Raff had started at once, and that was the last Dame Brinker saw of him in his right mind.
On the day when Hans was in Amsterdam looking for work, and Gretel, after performing her household labors, was wandering in search of chips, twigs, anything that could be burned, Dame Brinker with suppressed excitement had laid the watch in her husband's hand.
"It wasn't in reason," as she afterward said to Hans, "to wait any longer, when a word from the father would settle all. No woman living but would want to know how he came by that watch." Raff Brinker turned the bright polished thing over and over in his hand, then he examined the bit of smoothly ironed black ribbon fastened to it.
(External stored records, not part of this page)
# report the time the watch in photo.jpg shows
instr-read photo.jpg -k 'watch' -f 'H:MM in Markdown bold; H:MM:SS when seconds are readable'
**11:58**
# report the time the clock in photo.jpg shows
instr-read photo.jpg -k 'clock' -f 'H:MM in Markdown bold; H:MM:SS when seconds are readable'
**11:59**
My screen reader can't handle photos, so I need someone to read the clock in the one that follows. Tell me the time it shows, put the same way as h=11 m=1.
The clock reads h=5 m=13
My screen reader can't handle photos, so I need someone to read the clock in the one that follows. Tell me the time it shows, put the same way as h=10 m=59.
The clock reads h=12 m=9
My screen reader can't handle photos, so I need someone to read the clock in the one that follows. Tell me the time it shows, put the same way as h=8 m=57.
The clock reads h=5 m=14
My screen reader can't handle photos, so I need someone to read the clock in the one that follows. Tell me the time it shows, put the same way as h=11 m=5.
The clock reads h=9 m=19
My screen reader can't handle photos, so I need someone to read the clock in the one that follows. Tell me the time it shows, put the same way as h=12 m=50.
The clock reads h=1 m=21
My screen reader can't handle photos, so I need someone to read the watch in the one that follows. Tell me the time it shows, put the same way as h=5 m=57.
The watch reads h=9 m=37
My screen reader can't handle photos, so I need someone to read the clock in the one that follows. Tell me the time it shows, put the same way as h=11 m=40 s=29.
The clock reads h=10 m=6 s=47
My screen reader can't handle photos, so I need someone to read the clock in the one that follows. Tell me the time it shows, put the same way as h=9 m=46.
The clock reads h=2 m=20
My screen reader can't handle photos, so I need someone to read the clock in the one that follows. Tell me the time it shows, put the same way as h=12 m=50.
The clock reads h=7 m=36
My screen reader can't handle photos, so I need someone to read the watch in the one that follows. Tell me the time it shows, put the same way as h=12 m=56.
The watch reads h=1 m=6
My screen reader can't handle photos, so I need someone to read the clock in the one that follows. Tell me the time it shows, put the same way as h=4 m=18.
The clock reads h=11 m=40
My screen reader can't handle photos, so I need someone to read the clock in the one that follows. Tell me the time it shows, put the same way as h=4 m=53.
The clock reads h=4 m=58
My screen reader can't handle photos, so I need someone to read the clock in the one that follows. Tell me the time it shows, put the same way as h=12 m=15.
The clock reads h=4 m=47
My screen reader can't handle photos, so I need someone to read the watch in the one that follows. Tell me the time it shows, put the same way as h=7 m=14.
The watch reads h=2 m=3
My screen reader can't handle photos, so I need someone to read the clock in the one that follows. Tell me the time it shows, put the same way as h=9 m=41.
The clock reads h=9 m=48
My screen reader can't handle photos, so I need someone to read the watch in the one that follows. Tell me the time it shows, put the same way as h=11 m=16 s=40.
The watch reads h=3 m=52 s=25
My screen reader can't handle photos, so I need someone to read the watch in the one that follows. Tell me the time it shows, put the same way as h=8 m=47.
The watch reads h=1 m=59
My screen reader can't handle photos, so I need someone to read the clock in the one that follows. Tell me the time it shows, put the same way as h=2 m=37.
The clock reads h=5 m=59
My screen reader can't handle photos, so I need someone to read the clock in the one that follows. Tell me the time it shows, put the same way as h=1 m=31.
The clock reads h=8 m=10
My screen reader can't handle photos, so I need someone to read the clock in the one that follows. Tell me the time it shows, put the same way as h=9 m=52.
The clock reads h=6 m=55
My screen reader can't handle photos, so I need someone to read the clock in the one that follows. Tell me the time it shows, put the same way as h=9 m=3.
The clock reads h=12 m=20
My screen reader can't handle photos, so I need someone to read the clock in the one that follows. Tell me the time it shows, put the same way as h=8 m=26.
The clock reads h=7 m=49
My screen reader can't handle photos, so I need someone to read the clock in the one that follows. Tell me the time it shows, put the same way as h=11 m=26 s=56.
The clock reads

He seemed hardly to recognize it. At last he said, "Ah, I remember this! Why, you've been rubbing it, vrouw, till it shines like a new guilder."
"Aye," said Dame Brinker, nodding her head complacently.
Raff looked at it again. "Poor boy!" he murmured, then fell into a brown study.
This was too much for the dame. "'Poor boy!'" she echoed, somewhat tartly. "What do you think I'm standing here for, Raff Brinker, and my spinning awaiting, if not to hear more than that?"
"I told ye all, long since," said Raff positively as he looked up in surprise.
"Indeed, and you never did!" retorted the vrouw.